Now that you understand the basics, it is important to understand that I do not encourage you to use the double salutation. It makes no sense, and you’re really just wasting a word. I only bring it up because I recently heard it come out of my mouth and then forgot everything I was going to say next because I realized I am becoming my parents (which is also one of my top ten fearsnot because they are bad people but because this is something no one really wants- no shade meant, Mom and Dad).

The way we speak is a particularly easy thing to notice. Which is why I give no accolades to my brother- in- law, Dabidu* who points out to my horror the many isms I have adopted into my speech from my father. Such as pronouncing the word “usually” like “ewgy,” with a soft g, something I absolutely do, but repeatedly deny to self- satisfied Dabidu. I actually have no problem with Dabidu. I actually love Dabidu. He just happened to be the person to point out to me that besides my greasy hair and large calfs, I have inherited something else from my parents. I suppose it could be worse, I could have inherited say, a genetic mutation that makes me more likely to develop cancer? Nope, got that too. I got that tooooo.

family
My parents hidden under early 90’s patterns, hair, and homemade earrings, trying to look like 4 children have not exhausted them into partial mental breakdowns.

But really, why do I not want to become my parents?
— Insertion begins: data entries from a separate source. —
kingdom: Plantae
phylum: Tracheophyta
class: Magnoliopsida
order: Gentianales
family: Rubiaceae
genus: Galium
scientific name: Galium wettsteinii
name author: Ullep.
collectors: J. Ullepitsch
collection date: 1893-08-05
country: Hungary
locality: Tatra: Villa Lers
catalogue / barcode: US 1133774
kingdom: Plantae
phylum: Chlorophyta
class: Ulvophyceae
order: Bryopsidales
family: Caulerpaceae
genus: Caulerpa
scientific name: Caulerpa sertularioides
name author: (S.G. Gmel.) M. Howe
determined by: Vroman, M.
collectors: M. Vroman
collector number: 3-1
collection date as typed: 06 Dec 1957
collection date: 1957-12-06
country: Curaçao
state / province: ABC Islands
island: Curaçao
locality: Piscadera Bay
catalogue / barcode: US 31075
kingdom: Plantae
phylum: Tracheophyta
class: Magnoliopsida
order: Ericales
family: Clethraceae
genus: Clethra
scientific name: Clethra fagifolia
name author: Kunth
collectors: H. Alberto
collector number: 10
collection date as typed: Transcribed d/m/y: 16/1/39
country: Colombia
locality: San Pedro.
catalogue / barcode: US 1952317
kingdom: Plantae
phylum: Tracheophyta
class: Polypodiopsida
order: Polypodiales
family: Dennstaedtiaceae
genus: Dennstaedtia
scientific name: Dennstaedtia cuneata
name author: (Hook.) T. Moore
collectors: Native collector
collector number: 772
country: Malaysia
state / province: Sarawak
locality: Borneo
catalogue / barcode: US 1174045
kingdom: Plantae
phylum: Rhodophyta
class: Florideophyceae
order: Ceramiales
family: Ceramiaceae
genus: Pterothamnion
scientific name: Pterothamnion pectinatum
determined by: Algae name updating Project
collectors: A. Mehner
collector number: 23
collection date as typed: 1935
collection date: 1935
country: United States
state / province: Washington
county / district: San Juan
They’re nice people. My dad has a corny sense of humor, but he HAS a sense of humour. My  mom can’t work her computer and didn’t know for years (not totally convinced she knows even now) that you can open tabs within one window. But she is basically the best person to have in your corner when you’re sick. Even if that means forcing you to drink your weight in ginger tea. Why do I feel a smug sense of pride when I don’t pronounce the ‘t’ on the end of fillet, like my parents do? It’s because I am an asshole. And so are you probably (unless your parents were abusive-sorry, then they’re the assholes).

I could explore this further but basically, I always have all these complaints about my parents who have only ever done their best to love me. At least I learned from them not to get married young, to always be honest, and (from my mom specifically) to put on that Lee Ann Womack “I Hope You Dance”  song even if other people make fun of you. I should also probably mention that all it took was a bout of food poisoning for me to break down in tears and beg my dad to come over and sit next to me while I vom’d it hard at the edge of my bed. My parents gave their sweat, blood, tears and sleepless nights so I could explode out of my mom and walk all over their lives and dreams, and I repay them by picking apart their parenting moments I appreciated the least over the last 23 years? Asshole. No I don’t want to be my parents. But ewgy that doesn’t completely happen anyway. So hi heeeey, I’ll settle for inheriting my dad’s large calfs (and hopefully his record collection, pls dad?) and my parent’s speech irregularities.

-Yorge

 

*Name has been changed to protect what little dignity Dabidu has left, despite his various hobbies: farting, sharting, talking about farting goals, and talking about queefing envy.